O relatório final da Comissão Independente (CI) para o Estudo dos Abusos Sexuais de Crianças na Igreja Católica em Portugal “confirma que perante indícios ou provas de abusos, no passado, houve: desvalorização, encobrimentos ou silenciamentos, ingênuas reparações privadas na ilusão de compensar o dano sofrido pelas vítimas”, disse o arcebispo de Braga, dom José Cordeiro.

O arcebispo publicou uma carta aberta sobre os casos de abusos de menores da Igreja, junto com os bispos auxiliares dom Nuno Almeida e dom Delfim Gomes.

A Comissão Independente publicou no dia 13 de fevereiro o relatório final sobre casos de menores na Igreja entre 1950 e 2022. No total, a comissão recebeu 564 testemunhos, dos quais 512 foram validados. Segundo o coordenador da comissão, o psiquiatra Pedro Strecht, foi possível calcular um “número mínimo” de 4815 vítimas. Em 3 de março, a CI entregou à Conferência Episcopal Portuguesa (CEP) uma lista com nomes de supostos abusadores.

“Reconhecemos que os abusos sexuais não foram tratados como prioridade, arrastando consigo erros, omissões e negligência. Reconhecemos, ainda, que nos últimos dias, houve mensagens confusas e contraditórias e equívocos de comunicação sobre o modo de agir da Igreja perante este flagelo hediondo. Por tudo isso, pedimos perdão”, diz dom Cordeiro na carta.

Para o arcebispo, o relatório “reforça a responsabilidade de cada um de nós”. “Somos todos chamados ao firme compromisso de garantir que as atividades pastorais se desenvolvam sempre em ambientes são e seguros”, disse.

O arcebispo disse que ele e os bispos auxiliares encontraram e ouviram “testemunhos de algumas pessoas que foram vítimas de abuso sexual por membros da Igreja”.

“Conscientes de que o olhar sobre a vítima não pode ser o mesmo que sobre o abusador, ousamos partir da súplica humilde e confiante a Deus para que nos conceda um olhar de compaixão sobre todos: em primeiro lugar as pessoas vítimas, mas também os abusadores e silenciadores, todos os que se escandalizam com a atuação de alguns membros da Igreja, as famílias e a sociedade em geral”, disse.

Recordou ainda que, conforme anunciado pela CEP, haverá no dia 20 de abril uma jornada nacional de oração por todas as pessoas vítimas de abusos de poder, de consciência e sexuais.

Segundo o arcebispo de Braga, “a atual crise dos abusos” é uma “oportunidade para uma evolução ética da humanidade” e “para uma renovação e purificação da Igreja”, exigindo que seja feito “tudo o que for possível para que a infância seja valorada como deve e se consolide, a nível ético e jurídico, o respeito pelas crianças”. 

“Na Igreja e suas instituições, não podemos tolerar uma espécie de conspiração silenciosa, pois o silêncio, nestes casos, mata emocionalmente, tanto como os crimes dos próprios culpados”, disse.

Na arquidiocese de Braga, “será disponibilizado um serviço de acompanhamento psiquiátrico e psicoterapêutico, bem como de acompanhamento espiritual e de reconciliação para as pessoas vítimas que o desejarem”. Além disso, segue o trabalho da Comissão de Proteção de Menores e Adultos Vulneráveis da Arquidiocese de Braga (CPMAVAB), criada em outubro de 2019 para receber denúncias de abusos.

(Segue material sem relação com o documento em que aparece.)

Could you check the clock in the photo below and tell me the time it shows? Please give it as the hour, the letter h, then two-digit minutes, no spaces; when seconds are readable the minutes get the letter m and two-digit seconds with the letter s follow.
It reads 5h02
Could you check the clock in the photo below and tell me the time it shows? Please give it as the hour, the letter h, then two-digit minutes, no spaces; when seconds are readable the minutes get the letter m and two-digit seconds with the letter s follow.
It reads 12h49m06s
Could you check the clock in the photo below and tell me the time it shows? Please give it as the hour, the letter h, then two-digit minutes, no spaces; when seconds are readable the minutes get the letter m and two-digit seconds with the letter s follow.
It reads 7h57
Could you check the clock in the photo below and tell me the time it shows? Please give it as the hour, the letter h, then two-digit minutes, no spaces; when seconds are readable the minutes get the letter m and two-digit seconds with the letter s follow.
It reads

Desde então, foram ouvidos os testemunhos de 28 pessoas.

A arquidiocese também vai elaborar um “Diretório para um Ambiente Seguro”, que apresentará “as boas práticas éticas e profissionais” dirigidas a todos os que trabalham na arquidiocese, nos seminários, nos colégios católicos, paróquias, centros sociais, instituições particulares de solidariedade social (IPSS), movimentos, instituições, funcionários ou voluntários.

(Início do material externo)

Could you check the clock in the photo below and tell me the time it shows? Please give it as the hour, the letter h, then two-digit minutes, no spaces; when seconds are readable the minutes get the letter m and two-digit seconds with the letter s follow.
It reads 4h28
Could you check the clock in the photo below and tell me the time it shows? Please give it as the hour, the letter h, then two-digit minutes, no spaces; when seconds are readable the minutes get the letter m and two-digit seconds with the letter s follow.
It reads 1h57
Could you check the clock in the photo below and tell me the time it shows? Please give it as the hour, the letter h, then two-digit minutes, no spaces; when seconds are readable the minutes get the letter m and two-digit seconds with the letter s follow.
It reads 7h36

Também “serão implementados programas de formação permanente, que inculquem formas respeitosas de relacionamento com os outros, capacitem para a identificação precoce de possíveis casos de abuso e para a elaboração de mapas de risco, definindo também procedimentos claros de resposta a eventuais denúncias de quaisquer tipos de abuso no seio das comunidades e instituições da arquidiocese”. 

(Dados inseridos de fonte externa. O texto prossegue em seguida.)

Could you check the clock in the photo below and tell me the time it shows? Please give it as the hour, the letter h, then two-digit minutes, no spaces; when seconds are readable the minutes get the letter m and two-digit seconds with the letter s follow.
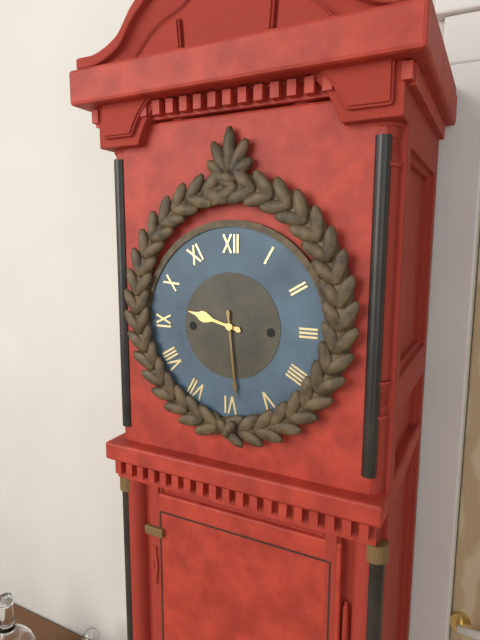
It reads 9h29
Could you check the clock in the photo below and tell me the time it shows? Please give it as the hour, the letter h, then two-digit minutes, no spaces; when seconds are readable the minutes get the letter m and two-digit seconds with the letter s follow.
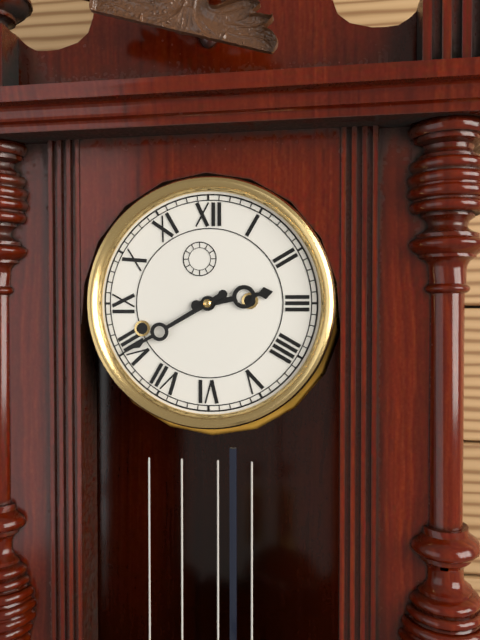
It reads 2h40
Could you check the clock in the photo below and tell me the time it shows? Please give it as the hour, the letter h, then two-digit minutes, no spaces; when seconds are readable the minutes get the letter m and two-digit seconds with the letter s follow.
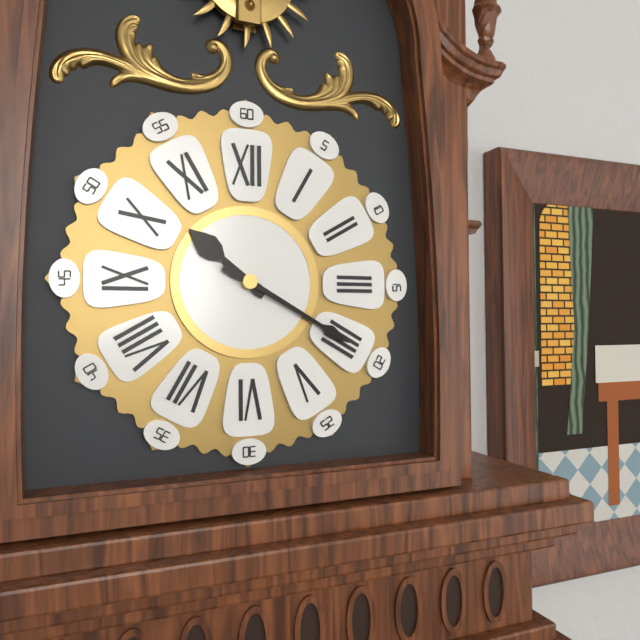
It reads 10h20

Por fim, ao falar dos supostos abusadores, dom Cordeiro disse que “importante abrir caminhos de reconciliação e de acompanhamento terapêutico” a eles. “A Igreja, ao afastar preventivamente da atividade pastoral um clérigo acusado ou condenado por abusos sexuais de menores, não o pode abandonar, porque a ‘redenção é sempre possível’”, disse. Também destacou que “o princípio jurídico da presunção de inocência até prova contrária é irrenunciável” e “em todas as investigações que antecedem o processo canônico deve garantir-se ao denunciado a proteção da sua boa fama”.